Even then, infrastructure teams should avoid hard-coding a single model assumption. Provider availability, pricing, model behavior, and context limits change frequently.

When self-hosting is the better choice

Self-hosting can make sense when:

  • You need strict data isolation or custom compliance controls.
  • You already operate GPU clusters and inference engineering teams.
  • Your traffic is large and stable enough to justify reserved capacity.
  • You need custom quantization, model adaptation, or serving optimizations.

The tradeoff is operational complexity. You take responsibility for model serving, autoscaling, monitoring, patching, failures, and quality regressions. Many providers therefore use APIs first, then selectively move stable high-volume workloads to dedicated deployments or GPU-backed serving.

For an AI infrastructure provider, the strongest architecture is usually:

  • API gateway: handles authentication, customer billing, request logging, quotas, and retries.
  • Model router: maps workloads to models by quality, latency, cost, context length, and feature requirements.
  • Fallback policy: defines backup models for failures, throttling, and cost controls.
  • Evaluation harness: runs recurring tests on real prompts before changing routing rules.
  • Observability layer: tracks latency, error rates, token usage, cost, and customer-level quality signals.
  • Deployment ladder: starts with shared serverless APIs, then adds dedicated endpoints or GPU instances for enterprise and high-volume workloads.

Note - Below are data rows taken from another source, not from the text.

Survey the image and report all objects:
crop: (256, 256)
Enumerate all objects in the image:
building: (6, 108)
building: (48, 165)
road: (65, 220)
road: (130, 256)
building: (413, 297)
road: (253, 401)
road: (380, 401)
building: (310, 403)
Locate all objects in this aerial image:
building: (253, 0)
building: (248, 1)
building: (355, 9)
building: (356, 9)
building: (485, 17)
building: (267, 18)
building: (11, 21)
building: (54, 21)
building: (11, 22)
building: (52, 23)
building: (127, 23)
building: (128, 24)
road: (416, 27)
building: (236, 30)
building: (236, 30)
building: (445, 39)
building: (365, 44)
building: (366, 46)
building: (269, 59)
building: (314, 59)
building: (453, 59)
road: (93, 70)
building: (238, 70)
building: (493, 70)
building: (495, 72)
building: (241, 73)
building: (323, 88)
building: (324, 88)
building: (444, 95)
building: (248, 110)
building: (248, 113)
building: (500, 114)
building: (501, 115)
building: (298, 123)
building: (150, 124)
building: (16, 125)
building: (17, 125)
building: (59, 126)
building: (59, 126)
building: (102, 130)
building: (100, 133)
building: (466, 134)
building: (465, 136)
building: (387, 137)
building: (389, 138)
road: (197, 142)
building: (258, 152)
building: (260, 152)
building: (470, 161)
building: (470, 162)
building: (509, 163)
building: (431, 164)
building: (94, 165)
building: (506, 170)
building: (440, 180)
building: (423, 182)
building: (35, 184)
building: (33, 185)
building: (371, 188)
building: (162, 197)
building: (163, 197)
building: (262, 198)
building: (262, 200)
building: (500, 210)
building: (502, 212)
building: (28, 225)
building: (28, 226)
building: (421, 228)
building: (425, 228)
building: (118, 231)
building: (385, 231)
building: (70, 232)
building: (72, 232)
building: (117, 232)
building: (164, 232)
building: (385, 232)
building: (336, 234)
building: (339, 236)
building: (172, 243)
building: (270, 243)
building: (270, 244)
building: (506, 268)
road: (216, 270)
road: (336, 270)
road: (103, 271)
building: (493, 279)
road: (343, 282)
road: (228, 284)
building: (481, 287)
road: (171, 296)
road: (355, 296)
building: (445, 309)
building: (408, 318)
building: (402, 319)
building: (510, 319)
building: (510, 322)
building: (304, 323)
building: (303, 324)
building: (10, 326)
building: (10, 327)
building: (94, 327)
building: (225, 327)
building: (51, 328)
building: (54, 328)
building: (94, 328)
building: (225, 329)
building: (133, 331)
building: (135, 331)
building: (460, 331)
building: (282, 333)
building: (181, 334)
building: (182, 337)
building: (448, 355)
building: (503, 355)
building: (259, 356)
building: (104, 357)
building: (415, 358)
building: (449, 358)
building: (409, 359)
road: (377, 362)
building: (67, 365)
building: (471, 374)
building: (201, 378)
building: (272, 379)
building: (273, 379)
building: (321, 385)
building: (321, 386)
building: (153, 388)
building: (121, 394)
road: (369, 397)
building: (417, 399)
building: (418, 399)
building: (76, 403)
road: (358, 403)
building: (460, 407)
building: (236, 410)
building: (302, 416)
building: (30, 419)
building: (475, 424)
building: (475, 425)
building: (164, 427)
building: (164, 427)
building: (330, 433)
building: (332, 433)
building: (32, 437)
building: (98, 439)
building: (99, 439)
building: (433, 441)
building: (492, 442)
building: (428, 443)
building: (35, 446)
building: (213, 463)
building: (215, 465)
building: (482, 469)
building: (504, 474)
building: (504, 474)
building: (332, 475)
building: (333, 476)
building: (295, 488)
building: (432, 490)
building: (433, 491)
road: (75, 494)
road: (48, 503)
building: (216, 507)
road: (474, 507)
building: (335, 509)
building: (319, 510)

Novita AI can serve as the model API and compute layer inside this architecture, while your gateway and routing logic preserve product control.

FAQ

What is the best AI model API for infrastructure providers?

The best option is usually a multi-model API with OpenAI-compatible integration, routing flexibility, clear model metadata, and a path from shared API access to dedicated compute. Novita AI is a strong fit for this pattern because it combines LLM APIs, model catalog metadata, GPU instances, and serverless GPU options.

Should an infrastructure provider use one model or many?

Use many. A single model rarely wins across reasoning, coding, latency, cost, long context, multimodal input, and batch throughput. Infrastructure providers should expose model tiers or route requests automatically.

Is OpenAI compatibility important?

Yes. OpenAI-compatible endpoints reduce customer migration work and make it easier to integrate with existing SDKs, agent frameworks, gateways, and internal tools.

How should providers compare model API pricing?

Compare total workload cost, not only headline input token price. Include output tokens, cache pricing, batch pricing, retries, latency-related overprovisioning, and the cost of fallback requests.

When should a provider move from serverless API to dedicated deployment?

Move when a customer has stable high-volume traffic, strict isolation needs, predictable capacity requirements, or custom inference requirements that shared serverless APIs cannot satisfy.